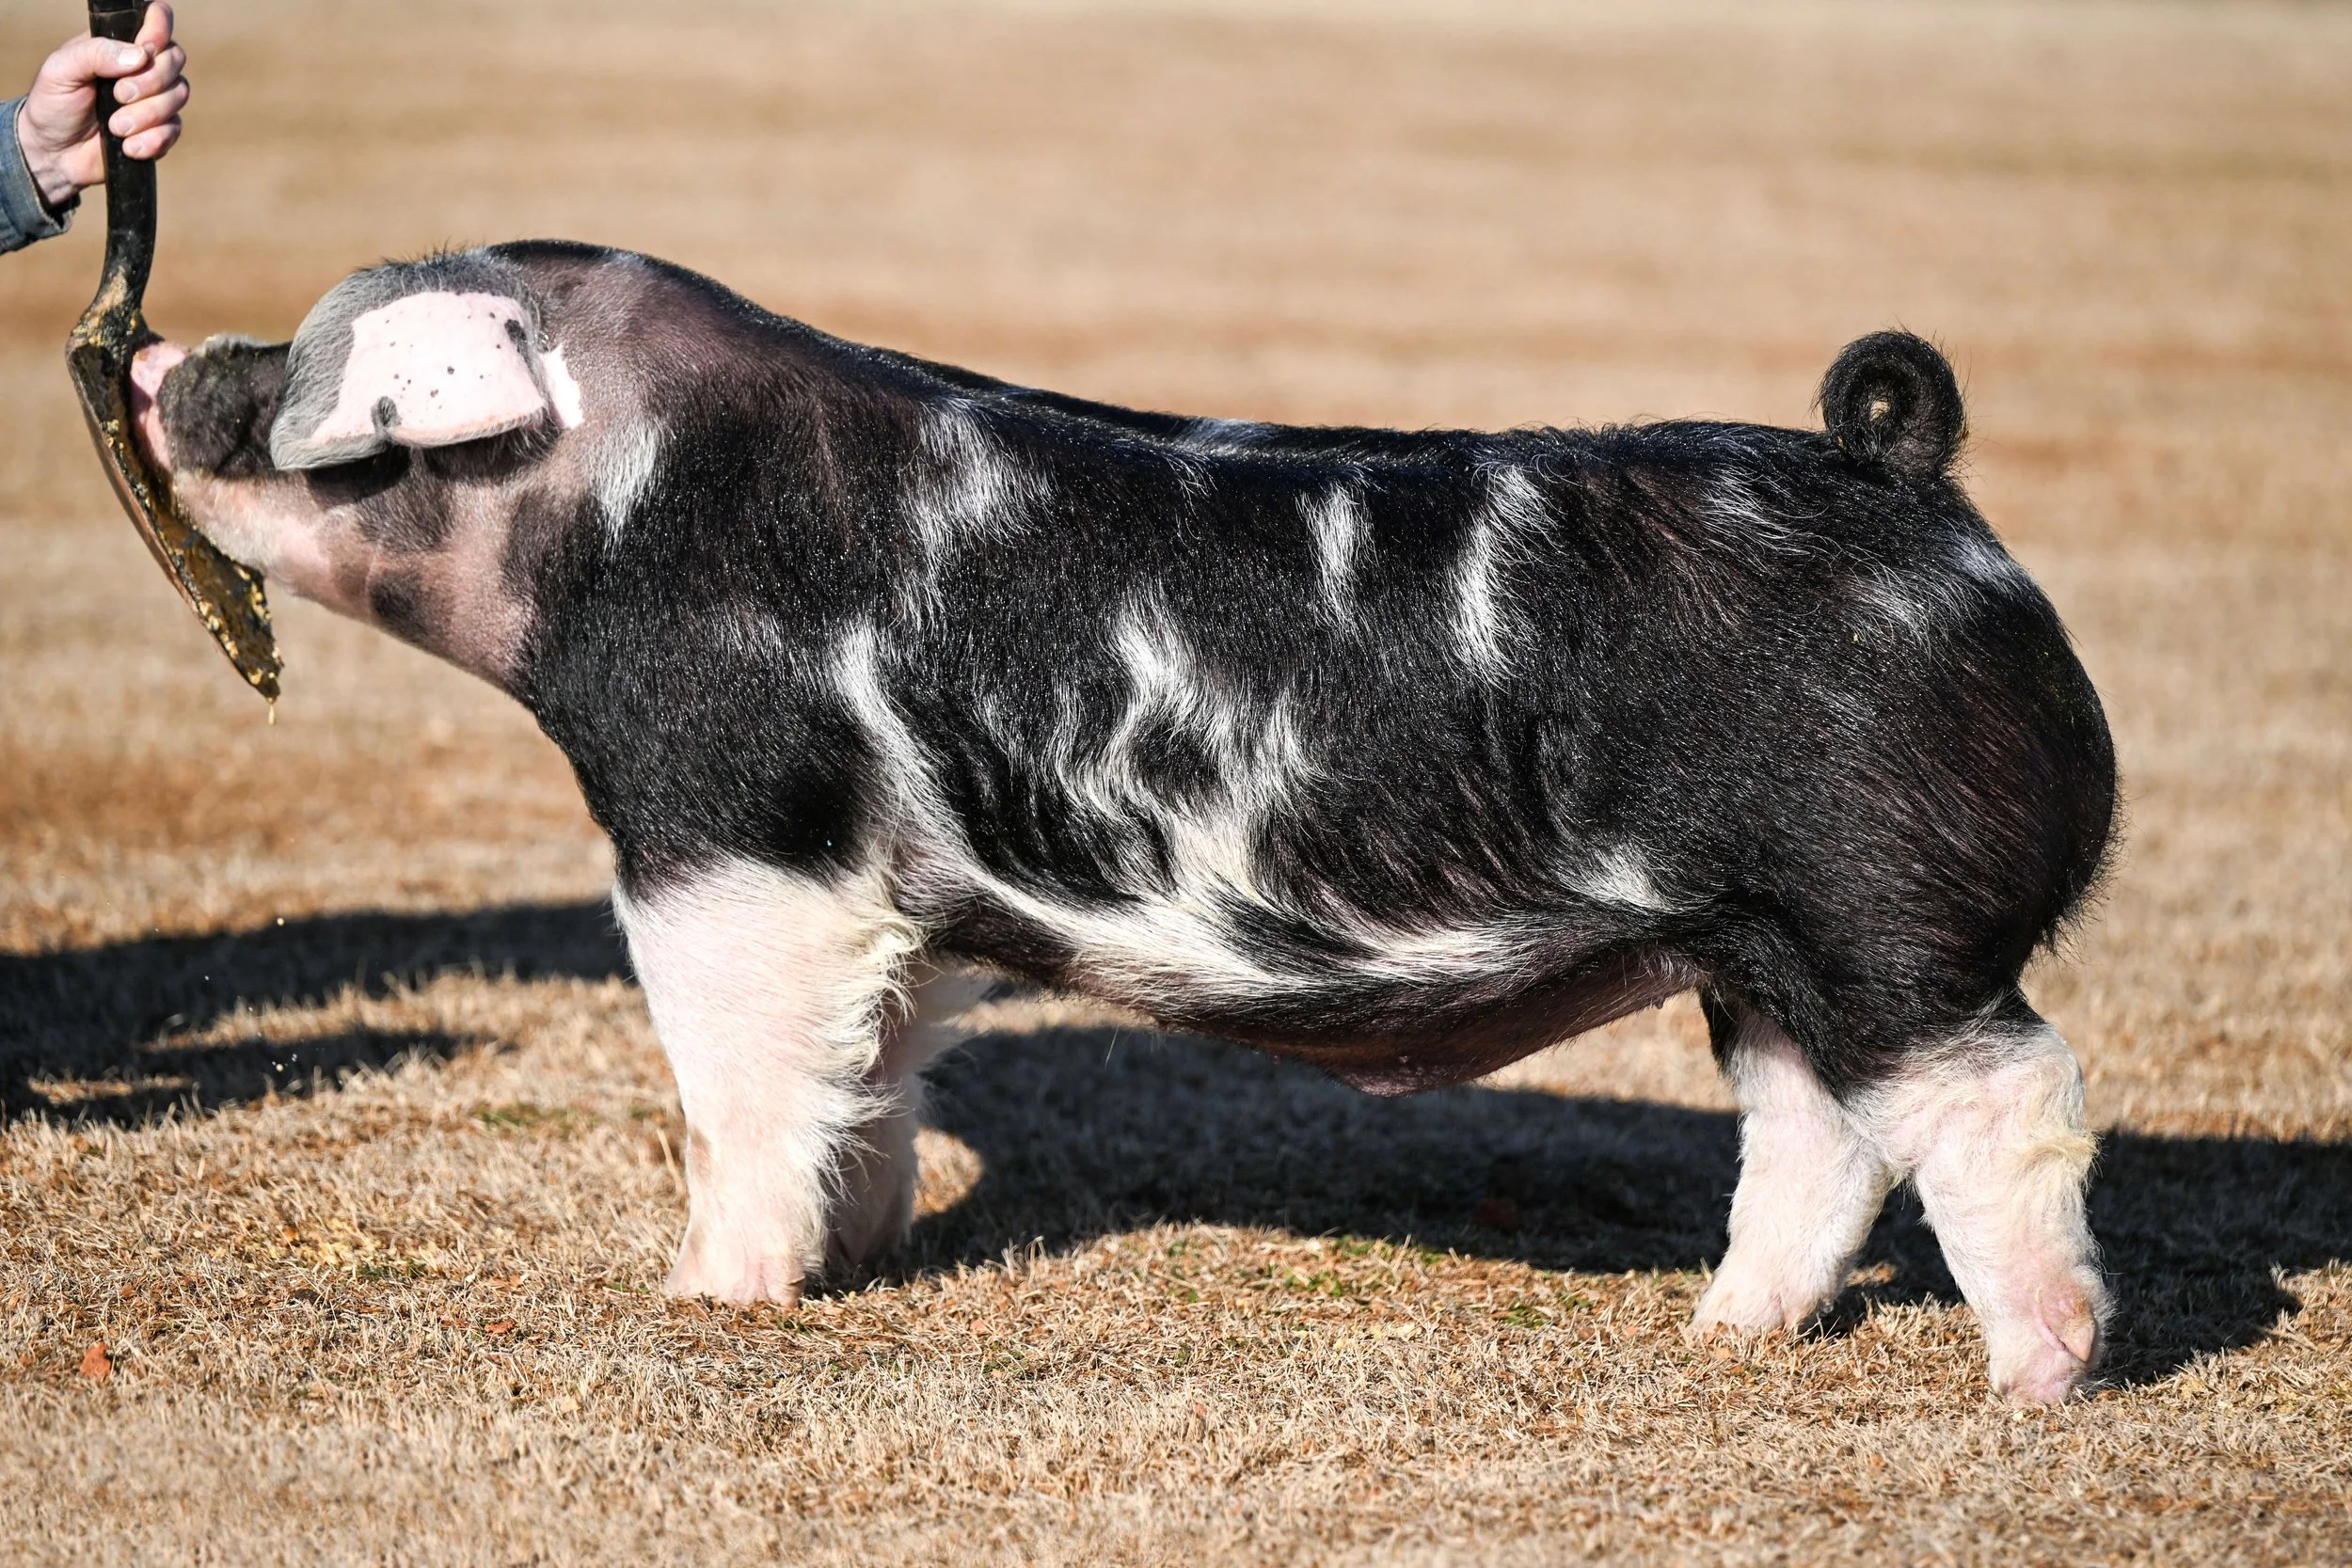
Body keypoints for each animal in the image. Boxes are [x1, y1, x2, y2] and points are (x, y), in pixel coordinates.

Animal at [130, 241, 2119, 1403]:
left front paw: (711, 1297)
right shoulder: (890, 899)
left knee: (2004, 1096)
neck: (632, 497)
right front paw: (863, 1253)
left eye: (301, 375)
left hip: (1879, 913)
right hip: (1758, 947)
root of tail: (1904, 480)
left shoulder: (729, 832)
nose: (156, 365)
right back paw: (1723, 1335)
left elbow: (735, 1087)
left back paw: (2041, 1374)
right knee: (1817, 1138)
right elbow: (871, 1073)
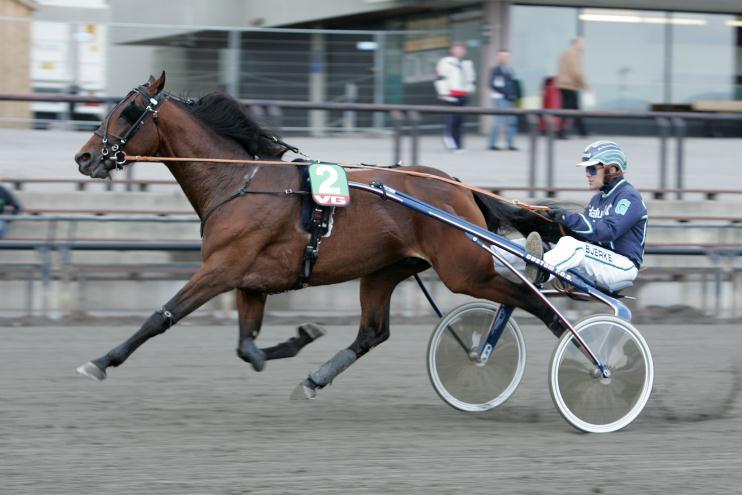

--------------------------------

- [Requirement] Leave out the pictures, then repeat the listing above exactly from its first line to the line with "right front paw: (863, 1253)", inclusive.

- [Exercise solution]
Body keypoints for each animal in the image. Boxes are [x1, y1, x2, y2] and points are (x, y), in pixel coordinates.

Animal at [130, 241, 2119, 1403]:
left front paw: (711, 1297)
right shoulder: (890, 899)
left knee: (2004, 1096)
neck: (632, 497)
right front paw: (863, 1253)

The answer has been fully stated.